Los recuerdos espontáneos son polivalentes, ambiguos, desconcertantes. Pero eso no importa. Lo que importa es actuar, es vivir como: si la memoria estuviera ahí, a nuestra disposición inmediata. Lo que importa es que contemos con ella en toda su espontaneidad y toda su riqueza. O lo que es igual: que sepamos vivir bajo el aire de los recuerdos, pero sin necesidad de andar recortándolos mezquinamente. Que palpemos nuestras negatividades, no como ausencias de la memoria, sino como lo que son, como huecos de nuestra propia conducta. Como huecos que es menester colmar con algo serio, decisivo y digno. Nada de remembranzas melancólicas y estériles. No el «esto no puede durar», ni el «esto está acabado», sino el «esto tiene que durar». ¿Por qué?

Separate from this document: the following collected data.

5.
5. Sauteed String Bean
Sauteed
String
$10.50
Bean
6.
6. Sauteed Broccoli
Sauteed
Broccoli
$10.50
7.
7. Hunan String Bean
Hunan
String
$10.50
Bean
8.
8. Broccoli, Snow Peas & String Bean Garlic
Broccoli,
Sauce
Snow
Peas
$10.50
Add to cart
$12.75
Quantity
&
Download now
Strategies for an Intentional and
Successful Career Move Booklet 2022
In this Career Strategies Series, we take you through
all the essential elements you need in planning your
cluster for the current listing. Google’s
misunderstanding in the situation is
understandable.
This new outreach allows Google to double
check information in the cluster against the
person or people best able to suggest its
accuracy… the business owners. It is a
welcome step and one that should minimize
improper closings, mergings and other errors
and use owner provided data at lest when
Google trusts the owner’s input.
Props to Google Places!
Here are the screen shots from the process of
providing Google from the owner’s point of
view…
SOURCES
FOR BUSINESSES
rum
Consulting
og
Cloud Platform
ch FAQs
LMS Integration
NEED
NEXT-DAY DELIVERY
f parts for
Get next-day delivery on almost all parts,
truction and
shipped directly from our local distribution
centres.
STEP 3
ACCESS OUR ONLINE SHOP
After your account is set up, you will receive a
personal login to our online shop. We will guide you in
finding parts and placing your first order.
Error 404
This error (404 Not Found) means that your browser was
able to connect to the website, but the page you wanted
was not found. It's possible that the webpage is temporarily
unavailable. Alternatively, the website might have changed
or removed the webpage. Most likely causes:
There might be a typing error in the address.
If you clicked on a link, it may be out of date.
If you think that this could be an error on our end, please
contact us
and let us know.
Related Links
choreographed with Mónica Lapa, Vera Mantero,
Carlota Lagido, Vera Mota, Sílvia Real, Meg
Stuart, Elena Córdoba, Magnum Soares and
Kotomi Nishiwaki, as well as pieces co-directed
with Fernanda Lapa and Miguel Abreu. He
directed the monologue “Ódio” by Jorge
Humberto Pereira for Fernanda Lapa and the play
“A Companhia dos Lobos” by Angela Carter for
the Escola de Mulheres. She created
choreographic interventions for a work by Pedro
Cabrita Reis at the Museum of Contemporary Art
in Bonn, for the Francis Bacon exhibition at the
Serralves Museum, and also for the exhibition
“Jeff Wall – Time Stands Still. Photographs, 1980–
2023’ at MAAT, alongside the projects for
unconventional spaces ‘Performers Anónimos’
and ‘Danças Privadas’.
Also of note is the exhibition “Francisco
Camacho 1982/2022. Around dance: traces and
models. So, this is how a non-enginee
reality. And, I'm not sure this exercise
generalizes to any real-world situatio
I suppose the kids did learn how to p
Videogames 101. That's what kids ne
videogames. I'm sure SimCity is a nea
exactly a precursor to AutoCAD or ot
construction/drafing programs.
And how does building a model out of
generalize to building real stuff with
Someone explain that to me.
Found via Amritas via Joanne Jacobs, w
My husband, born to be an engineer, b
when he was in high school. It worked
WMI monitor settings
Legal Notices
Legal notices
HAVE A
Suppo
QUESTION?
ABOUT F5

Pues porque «esto» es obra común. Porque «esto» -lo que sea, y no sólo lo político- puede ser el milagroso resultado de un acorde común en una melodía constante. Constante. La rememoración del pasado en pasado se queda, y no hay cosa que pueda repetirse en la misma forma que tuvo en su pretérita realidad.

El recuerdo único nos hace prisioneros. Prisioneros del «ir tirando», que es una forma de no hacer nada. Una forma de no vivir.